È il solito pasticcio all’italiana, talmente vieto e trito che neanche più lo spread reagisce come una volta, cioè sembra non dare più peso all’enormità delle cose dette che però non corrispondono mai a quelle fatte e nemmeno fattibili.

Per fortuna che ancora per sei mesi a Francoforte qualcuno ci ama, pur senza dirlo: è Mario Draghi, presidente della Banca centrale europea. Che ieri ha lanciato un messaggio netto: la politica monetaria deve affrontare con energia la flessione delle aspettative di inflazione. Le decisioni prese, all’unanimità, dal consiglio Bce nella riunione di giugno puntano tutte in questa direzione. La cosiddetta forward guidance (strategia di spinta monetaria alla crescita) è stata prolungata: i tassi resteranno fermi fino alla metà del 2020. Le Tltro – le aste di liquidità a lungo termine finalizzate ai prestiti per le imprese – hanno caratteristiche piuttosto generose, al punto da farne uno strumento non solo tecnico. La Bce, infine, ha detto chiaramente di essere pronta ad agire nel caso in cui la situazione dovesse peggiorare. Non torniamo al cosiddetto “quantitative easing” ma poco ci manca.



E i tedeschi che dicono? Niente, per ora, perché sono smarriti politicamente e nei guai economici (si fa per dire) anche loro.  Dunque non si oppongono alle preoccupazioni della Bce sull’incertezza alimentata dalla lenta evoluzione dell’economia globale con la connessa riduzione della già bassa inflazione.

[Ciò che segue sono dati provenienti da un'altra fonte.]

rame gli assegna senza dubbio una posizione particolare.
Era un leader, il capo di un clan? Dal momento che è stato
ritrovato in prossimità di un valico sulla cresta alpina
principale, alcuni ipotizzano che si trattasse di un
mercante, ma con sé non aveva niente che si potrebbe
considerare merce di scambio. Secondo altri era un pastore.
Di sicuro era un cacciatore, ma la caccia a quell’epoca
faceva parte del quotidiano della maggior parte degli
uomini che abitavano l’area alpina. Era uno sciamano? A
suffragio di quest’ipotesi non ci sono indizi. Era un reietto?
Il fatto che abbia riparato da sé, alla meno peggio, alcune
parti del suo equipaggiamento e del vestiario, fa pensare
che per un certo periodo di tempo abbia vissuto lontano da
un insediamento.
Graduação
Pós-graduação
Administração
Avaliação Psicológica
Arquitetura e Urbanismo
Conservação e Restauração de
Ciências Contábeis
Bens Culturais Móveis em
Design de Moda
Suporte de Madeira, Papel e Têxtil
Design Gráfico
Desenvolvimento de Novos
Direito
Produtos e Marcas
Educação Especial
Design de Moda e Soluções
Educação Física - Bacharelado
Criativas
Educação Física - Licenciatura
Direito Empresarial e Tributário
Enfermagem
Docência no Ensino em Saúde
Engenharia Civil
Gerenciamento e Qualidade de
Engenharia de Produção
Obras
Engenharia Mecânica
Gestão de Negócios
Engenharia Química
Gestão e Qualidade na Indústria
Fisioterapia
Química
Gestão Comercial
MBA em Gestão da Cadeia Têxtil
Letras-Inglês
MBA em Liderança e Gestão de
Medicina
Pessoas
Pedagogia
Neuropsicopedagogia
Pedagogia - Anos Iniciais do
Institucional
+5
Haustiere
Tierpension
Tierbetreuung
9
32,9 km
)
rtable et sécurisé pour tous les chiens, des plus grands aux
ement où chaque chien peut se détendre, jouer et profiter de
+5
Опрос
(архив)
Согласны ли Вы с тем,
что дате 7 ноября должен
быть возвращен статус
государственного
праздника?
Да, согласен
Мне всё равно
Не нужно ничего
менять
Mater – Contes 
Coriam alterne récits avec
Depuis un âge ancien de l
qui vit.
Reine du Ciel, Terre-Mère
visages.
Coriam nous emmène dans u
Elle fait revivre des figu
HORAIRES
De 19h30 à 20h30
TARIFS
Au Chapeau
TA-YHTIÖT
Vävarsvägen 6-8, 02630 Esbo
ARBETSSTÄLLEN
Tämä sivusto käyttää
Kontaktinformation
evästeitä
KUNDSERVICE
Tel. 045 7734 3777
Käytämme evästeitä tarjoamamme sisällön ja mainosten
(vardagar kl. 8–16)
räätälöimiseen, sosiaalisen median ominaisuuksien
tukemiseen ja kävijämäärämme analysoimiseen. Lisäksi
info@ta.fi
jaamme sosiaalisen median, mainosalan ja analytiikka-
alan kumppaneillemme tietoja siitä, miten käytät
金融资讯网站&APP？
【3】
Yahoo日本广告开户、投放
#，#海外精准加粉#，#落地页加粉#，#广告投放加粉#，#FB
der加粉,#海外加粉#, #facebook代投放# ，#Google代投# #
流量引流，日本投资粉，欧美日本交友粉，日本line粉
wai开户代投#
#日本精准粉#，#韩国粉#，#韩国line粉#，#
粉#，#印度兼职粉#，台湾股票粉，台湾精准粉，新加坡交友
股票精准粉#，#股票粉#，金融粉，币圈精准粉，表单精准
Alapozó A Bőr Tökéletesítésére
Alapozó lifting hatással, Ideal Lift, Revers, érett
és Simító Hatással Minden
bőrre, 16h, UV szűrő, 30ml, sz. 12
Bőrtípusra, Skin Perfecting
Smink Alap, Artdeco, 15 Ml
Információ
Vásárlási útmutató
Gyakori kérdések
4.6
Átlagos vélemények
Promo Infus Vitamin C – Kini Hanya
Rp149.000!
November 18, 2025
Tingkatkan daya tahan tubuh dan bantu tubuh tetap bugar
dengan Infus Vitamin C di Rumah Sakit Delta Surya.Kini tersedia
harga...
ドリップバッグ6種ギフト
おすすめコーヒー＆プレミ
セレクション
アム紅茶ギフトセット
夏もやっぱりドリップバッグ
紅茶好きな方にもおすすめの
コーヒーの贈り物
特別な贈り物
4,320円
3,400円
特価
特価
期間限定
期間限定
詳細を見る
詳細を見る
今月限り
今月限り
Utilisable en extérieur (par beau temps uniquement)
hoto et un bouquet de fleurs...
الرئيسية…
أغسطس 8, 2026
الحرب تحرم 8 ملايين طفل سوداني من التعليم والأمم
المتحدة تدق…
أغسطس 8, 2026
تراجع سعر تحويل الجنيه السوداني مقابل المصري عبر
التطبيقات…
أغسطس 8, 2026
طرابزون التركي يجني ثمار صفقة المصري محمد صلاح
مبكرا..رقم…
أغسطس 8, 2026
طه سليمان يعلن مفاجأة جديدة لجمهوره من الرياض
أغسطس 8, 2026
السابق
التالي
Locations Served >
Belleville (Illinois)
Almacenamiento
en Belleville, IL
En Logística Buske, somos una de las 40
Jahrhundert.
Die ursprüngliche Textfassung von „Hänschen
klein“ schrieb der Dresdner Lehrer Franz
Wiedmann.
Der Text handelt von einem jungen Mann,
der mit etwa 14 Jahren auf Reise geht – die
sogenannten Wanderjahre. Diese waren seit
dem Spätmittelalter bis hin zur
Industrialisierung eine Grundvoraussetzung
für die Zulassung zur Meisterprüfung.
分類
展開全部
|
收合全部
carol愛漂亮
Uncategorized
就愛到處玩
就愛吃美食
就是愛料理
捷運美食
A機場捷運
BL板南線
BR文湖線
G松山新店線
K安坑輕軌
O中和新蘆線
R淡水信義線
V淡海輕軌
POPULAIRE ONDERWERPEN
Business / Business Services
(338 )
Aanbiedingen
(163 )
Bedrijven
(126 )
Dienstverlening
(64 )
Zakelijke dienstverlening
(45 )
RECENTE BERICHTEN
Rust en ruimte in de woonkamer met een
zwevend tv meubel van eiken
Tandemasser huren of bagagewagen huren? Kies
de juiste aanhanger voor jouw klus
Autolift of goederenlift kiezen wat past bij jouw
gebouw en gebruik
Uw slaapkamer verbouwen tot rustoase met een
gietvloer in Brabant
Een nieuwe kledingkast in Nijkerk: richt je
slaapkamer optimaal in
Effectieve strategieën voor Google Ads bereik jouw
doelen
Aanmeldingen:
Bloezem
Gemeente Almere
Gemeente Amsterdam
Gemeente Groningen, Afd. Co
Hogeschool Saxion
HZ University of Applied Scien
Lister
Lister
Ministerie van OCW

Le cause avvistate dalla Bce sono essenzialmente il protezionismo americano e la Brexit. La Bce non ha strumenti contro gli effetti dell’aumento dei dazi, ma questo accentua l’apprensione. Per i mercati finanziari, la globalizzazione del commercio era la garanzia di un mondo multipolare e pacifico. Se questo mondo non è più garantito dai commerci, l’apprensione esplode.



Quindi: apprensione per il quadro internazionale, crescita lenta, inflazione bassa, e tassi bassi, per stimolare produzione e inflazione…

Come risolverla? Draghi non ne parla in pubblico ma si sa che sta scegliendo tra un nuovo taglio dei tassi o la riapertura dell’acquisto titoli (Qe).

Nessun riferimento diretto in questo orizzonte all’Italia finché Draghi sbotta quando gli chiedono che ne pensa dei minibot, evocati da qualche scienziato del governo per farsi ridere dietro. Draghi non ha riso e ha detto: “O sono moneta, illegale, o sono debito”.

Nel frattempo le apprensioni per il lento andamento dell’economia contagiano tutto il mondo. Martedì scorso, la banca centrale australiana ha ridotto i tassi di interesse ai minimi storici. Sono ben più ricchi di noi, ma fan fatica anche loro.